Es mediodía. El parque se alimenta de sus hojas, los designios que suelen ser misterios, las jornadas que no figuran en el calendario. Es diciembre. El suelo apenas blanco por un hielo malvado, y este frío, este gastado frío que rompe aquel perfume de la felicidad. Juana aparece ahora, es la tía de mi padre. Cuando tenía tres años organizó una boda. Desde entonces, yo sigo siendo el novio. Un patio de naranjos y pilistras, una anciana de riguroso negro, y un moño blanco y seco. La novia con muñecas y un babi del colegio. Y entonces me di cuenta que había llegado el arte. Era diciembre, misterioso y sincero, como son los diciembres. Siempre es lo mismo, la silla en la ventana, y una sombra que canta si no somos amigos. Envidio mucho a Juana, su buena voluntad, y el deseo de forjar una ilusión que muere por su nombre. Mientras se apaga el día, la forma de una rama me recuerda a la novia. Sus ojos de estaciones y una dulce pregunta que sigue en mi cabeza: ¿Quién eres?

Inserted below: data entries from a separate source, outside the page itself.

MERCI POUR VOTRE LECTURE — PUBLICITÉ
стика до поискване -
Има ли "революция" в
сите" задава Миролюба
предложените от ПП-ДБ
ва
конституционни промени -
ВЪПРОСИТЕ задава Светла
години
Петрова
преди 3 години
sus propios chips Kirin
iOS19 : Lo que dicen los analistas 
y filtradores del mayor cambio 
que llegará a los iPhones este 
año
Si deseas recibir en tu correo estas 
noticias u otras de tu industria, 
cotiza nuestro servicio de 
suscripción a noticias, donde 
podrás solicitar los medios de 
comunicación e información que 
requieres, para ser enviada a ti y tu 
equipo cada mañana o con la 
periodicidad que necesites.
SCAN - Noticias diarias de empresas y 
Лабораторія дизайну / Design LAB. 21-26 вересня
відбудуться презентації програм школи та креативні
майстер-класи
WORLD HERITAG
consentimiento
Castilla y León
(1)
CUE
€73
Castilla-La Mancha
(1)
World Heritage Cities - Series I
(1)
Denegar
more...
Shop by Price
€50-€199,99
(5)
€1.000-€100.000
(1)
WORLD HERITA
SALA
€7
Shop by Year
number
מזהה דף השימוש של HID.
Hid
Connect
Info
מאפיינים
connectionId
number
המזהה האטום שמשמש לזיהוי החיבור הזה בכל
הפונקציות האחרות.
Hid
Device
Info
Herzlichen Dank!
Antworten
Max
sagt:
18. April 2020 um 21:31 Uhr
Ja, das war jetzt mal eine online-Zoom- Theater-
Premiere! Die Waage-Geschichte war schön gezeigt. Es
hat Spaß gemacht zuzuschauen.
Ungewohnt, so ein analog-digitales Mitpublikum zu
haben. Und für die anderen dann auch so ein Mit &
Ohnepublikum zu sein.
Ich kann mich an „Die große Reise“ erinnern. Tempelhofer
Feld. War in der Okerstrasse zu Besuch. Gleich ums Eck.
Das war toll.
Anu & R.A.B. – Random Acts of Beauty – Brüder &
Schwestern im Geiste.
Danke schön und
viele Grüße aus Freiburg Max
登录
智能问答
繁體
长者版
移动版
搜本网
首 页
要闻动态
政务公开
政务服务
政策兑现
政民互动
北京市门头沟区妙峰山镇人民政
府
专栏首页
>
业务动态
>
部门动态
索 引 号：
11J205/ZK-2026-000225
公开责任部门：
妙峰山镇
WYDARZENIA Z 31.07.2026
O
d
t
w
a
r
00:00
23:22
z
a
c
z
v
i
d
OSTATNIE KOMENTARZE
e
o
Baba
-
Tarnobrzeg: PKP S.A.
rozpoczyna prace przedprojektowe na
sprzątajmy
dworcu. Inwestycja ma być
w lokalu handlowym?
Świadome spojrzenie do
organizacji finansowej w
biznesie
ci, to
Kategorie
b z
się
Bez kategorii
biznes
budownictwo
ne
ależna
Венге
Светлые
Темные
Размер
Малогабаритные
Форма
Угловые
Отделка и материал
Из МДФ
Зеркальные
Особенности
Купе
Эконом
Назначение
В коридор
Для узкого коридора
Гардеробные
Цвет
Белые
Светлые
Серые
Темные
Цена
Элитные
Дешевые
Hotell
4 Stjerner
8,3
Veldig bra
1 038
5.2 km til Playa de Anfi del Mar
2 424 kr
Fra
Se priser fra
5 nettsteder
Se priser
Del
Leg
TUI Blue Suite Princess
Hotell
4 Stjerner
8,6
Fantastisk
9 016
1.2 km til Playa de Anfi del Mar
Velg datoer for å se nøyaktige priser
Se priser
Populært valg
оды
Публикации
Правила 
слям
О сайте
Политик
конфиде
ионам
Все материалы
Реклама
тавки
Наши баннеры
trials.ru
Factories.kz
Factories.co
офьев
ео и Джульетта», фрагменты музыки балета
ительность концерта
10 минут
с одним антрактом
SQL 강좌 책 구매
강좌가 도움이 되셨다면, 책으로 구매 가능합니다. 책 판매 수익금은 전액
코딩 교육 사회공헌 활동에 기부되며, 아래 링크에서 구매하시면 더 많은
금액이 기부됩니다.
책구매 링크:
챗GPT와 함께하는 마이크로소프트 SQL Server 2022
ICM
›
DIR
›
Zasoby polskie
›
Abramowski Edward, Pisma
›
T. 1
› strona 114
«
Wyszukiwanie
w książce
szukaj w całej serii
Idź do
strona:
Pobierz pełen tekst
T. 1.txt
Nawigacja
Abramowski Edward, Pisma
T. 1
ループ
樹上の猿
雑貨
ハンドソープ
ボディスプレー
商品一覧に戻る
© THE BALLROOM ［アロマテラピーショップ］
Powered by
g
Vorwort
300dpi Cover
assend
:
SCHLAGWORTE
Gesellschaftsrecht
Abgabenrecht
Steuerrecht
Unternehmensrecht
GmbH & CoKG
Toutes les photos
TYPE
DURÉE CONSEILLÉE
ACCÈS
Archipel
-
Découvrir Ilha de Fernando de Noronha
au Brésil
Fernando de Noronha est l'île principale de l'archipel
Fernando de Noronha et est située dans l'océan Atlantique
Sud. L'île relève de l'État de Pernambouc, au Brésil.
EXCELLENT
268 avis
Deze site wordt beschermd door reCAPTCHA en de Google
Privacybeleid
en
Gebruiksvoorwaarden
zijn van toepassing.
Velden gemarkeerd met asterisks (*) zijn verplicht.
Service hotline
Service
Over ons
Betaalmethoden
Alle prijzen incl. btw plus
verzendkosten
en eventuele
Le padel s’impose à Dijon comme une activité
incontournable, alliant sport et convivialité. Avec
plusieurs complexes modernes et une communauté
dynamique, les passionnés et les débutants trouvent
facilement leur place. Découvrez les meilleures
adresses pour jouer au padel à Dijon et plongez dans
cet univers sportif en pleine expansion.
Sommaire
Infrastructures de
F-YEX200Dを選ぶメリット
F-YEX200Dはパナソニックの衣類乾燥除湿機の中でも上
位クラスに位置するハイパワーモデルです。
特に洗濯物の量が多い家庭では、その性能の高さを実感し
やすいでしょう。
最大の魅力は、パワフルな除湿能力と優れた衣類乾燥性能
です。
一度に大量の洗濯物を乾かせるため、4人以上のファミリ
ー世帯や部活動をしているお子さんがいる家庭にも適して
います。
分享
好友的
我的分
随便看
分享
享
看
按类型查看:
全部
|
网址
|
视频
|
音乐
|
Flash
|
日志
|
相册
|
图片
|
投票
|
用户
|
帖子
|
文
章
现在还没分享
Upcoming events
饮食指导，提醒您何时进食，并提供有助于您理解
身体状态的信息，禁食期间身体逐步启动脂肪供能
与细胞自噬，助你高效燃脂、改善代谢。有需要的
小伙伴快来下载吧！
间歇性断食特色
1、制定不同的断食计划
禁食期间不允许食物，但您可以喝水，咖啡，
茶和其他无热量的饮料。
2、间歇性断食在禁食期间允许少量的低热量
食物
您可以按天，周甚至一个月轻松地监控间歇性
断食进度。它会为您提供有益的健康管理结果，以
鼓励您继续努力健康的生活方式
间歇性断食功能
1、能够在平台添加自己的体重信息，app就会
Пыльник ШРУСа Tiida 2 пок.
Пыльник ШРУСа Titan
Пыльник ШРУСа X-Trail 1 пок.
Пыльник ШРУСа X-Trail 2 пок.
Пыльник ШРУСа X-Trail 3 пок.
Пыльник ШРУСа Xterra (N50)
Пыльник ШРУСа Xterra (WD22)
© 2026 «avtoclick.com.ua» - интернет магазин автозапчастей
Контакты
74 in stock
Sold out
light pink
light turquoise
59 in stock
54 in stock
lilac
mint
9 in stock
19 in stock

Mi amor no tiene inicios, estos zapatos negros de charol dañan el alma. Se marcha el mediodía, y el parque va sembrando los himnos de la vida. Las canciones de Ana se quedan con mi mundo, también por estas cosas hemos de dar las gracias. Según dicen los sabios, suele ser en diciembre cuando la duda se convierte en poema, y aprendes de nosotros. El poema es un sueño que empieza en mediodía.
Cuando marcho hacia casa, un foco extraordinario ilumina el camino. Admito que he jugado indefenso, imaginando pájaros y luces. Nunca seré este hombre adecuado, ni aquel torpe resumen que unos padres soñaron una vez, en un diciembre frío.